In plaats van een snelle dood te sterven blijft hij zeker een jaar aan zijn ziekbed gekluisterd. Dit alles met een radicale bekering op de koop toe. Hij is op dat ogenblik amper 30 jaar (de levensverwachting voor een man was toen amper 36 jaar). Hij heeft vrouw noch gezin, en als jongste zoon heeft hij niets geërfd, zijn gezondheid ligt aan diggelen en daardoor natuurlijk ook zijn loopbaan.
Je kan bijna zeggen dat de vraag “Wat moet ik doen met mijn verdere leven” de oorsprong is van de ignatiaanse spiritualiteit. En stap voor stap ontdekt hij op zijn ziekbed de fundamenten van een spiritualiteit die het hem mogelijk zal maken om op die vraag een antwoord te vinden.

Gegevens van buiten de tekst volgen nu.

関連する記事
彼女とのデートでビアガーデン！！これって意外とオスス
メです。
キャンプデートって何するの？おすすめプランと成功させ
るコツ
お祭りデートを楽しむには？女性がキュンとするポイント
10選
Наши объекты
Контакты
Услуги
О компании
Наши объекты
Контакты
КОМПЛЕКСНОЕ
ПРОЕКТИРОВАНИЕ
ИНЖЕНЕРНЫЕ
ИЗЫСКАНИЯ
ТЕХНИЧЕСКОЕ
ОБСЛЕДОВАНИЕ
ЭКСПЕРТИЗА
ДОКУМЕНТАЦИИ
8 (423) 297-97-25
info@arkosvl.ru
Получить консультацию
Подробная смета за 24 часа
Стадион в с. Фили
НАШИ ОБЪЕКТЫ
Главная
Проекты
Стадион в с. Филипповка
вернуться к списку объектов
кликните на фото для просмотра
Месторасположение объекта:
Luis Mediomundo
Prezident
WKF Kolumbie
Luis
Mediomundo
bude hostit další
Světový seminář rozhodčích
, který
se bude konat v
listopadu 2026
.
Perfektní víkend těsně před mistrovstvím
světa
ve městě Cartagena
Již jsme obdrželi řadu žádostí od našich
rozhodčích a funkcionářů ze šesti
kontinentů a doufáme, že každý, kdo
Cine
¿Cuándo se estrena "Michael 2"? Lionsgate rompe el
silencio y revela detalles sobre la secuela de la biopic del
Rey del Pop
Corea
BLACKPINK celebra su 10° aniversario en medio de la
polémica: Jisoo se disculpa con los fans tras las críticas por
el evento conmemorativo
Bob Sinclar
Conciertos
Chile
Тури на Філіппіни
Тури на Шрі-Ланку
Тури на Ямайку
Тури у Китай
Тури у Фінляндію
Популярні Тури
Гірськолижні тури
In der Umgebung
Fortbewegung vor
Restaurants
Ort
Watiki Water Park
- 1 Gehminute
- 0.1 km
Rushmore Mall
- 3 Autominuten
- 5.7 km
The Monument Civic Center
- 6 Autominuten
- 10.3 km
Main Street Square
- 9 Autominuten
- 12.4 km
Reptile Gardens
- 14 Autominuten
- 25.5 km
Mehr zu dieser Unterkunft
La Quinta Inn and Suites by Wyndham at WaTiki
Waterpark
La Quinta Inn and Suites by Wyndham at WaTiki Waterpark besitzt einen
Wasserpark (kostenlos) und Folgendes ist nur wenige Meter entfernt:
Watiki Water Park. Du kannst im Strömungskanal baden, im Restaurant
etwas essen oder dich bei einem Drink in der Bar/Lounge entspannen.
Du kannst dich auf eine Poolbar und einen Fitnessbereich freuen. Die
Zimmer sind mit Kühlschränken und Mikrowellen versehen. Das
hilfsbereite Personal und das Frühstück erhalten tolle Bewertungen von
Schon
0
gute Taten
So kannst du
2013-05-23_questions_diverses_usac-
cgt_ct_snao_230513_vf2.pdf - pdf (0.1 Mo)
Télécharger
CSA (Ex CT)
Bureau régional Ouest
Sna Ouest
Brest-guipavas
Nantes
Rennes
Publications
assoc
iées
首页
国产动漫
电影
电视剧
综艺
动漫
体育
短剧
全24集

Ignatius is een dromer. Soms droomt hij over zijn turbulente leven van wereldse ambitieuze rokkenjager. Hij vindt dat best wel fijn. Maar op een ander moment wordt zijn verbeelding in een heel andere richting geduwd. Hij leest heel wat bloemlezingen uit het evangelie, heiligenschriften en andere vrome boeken. Als hij hierin wat heeft gelezen, gaat hij zich voorstellen dat hij zal leven zoals Jezus of de heiligen. Ook bij deze dromen voelt hij zich heerlijk. Net als bij zijn wereldse dromen geeft dit vooruitzicht een heel aangenaam gevoel. Pas na verloop van tijd komt hij tot inzicht dat de beide gedachten toch iets verschillend teweegbrengen in zijn hart.
Na heel veel nadenken, en ja, ook dromen, komt beetje bij beetje het idee om zijn leven te enten op dat van Jezus, en dat geeft hem een enorme vreugde. Die vreugde zal blijven duren en is niet een droom met een verlengstuk. Hij, de grote levensgenieter, komt tot het inzicht dat de navolging van Jezus een veel grotere weg is naar vreugde dan een werelds leven.
De bekering van Ignatius is niet verlopen zoals ik het hier in enkele regels probeer te duiden. Neen, het was een langzaam en moeilijk proces.
Na vele maanden van bedlegerig zijn beleeft Ignatius een heel intense godservaring, de nabijheid van God, meer in het bijzonder de verbondenheid met Jezus en die zal de rest van zijn leven blijven duren. Het is een magisch gebeuren. Wil dat de hele persoon doordringen en omvatten, dan zijn daar strijd en tijd voor nodig, en ja ook bij Ignatius.
Wat wil ik doen met mijn leven ?
Een vraag die velen onder ons zich misschien stellen. Ignatius had een grote onderscheidingskunst, een grote verbondenheid met Jezus.
Verschillende vormen van ignatiaans gebed worden ons aangeboden.
Een heel typische vorm is het levensgebed. Een gebed uit 3 delen. Samengevat kunnen we het noemen: “dank, sorry, alstublieft”.
Dankend terugkijkend op de voorbije tijd en de dingen die je troost hebben gegeven. Ons hele leven zit vol met kleine ‘banale’ gebeurtenissen. Als je daarin Gods aanwezigheid leertonderscheiden, dan zit je op een gouden spoor dat zich dagelijks en voortdurend aanbiedt. Dankbaarheid maakt ook nederig.
Pas nadat we in de houding van dankbaarheid gegroeid zijn, wordt het zinvol om sorry te zeggen. Dankbaarheid en vertrouwen maken ons ook van bewust dat er schaduwzijden zijn in ons leven.
Dingen die ons boos maken, die ons verdrietig maken. Als we hiervoor ook berouw kunnen tonen, geeft dat ons een diepe vrijheid.
Alstublieft is dan een laatste deel van ons levensgebed. We staan nu met beide voeten meer op de grond.
Danken gaf ons bewustheid van Gods aanwezigheid in ons leven.
Vragen om vergeving maakt ons bewust van zijn afwezigheid.
Alstublieft heeft dan een dubbele betekenis: welke voornemens maak je, wat bied je aan, wat komt er bovendrijven of, God vragen om hulp. Want een mens is zwak en sterk. Stapje voor stapje ga je vooruit, zo is het, en zeker in het geestelijk leven.
Op 20 mei vierden we 500 jaar bekering van Ignatius. In dit stukje heb ik proberen samen te vatten wie Ignatius was, maar vooral wat zijn spiritualiteit voor ons kan betekenen.
Ik ging er zelf een jaar mee aan de slag, heftig, ja, maar de ontdekking was groot.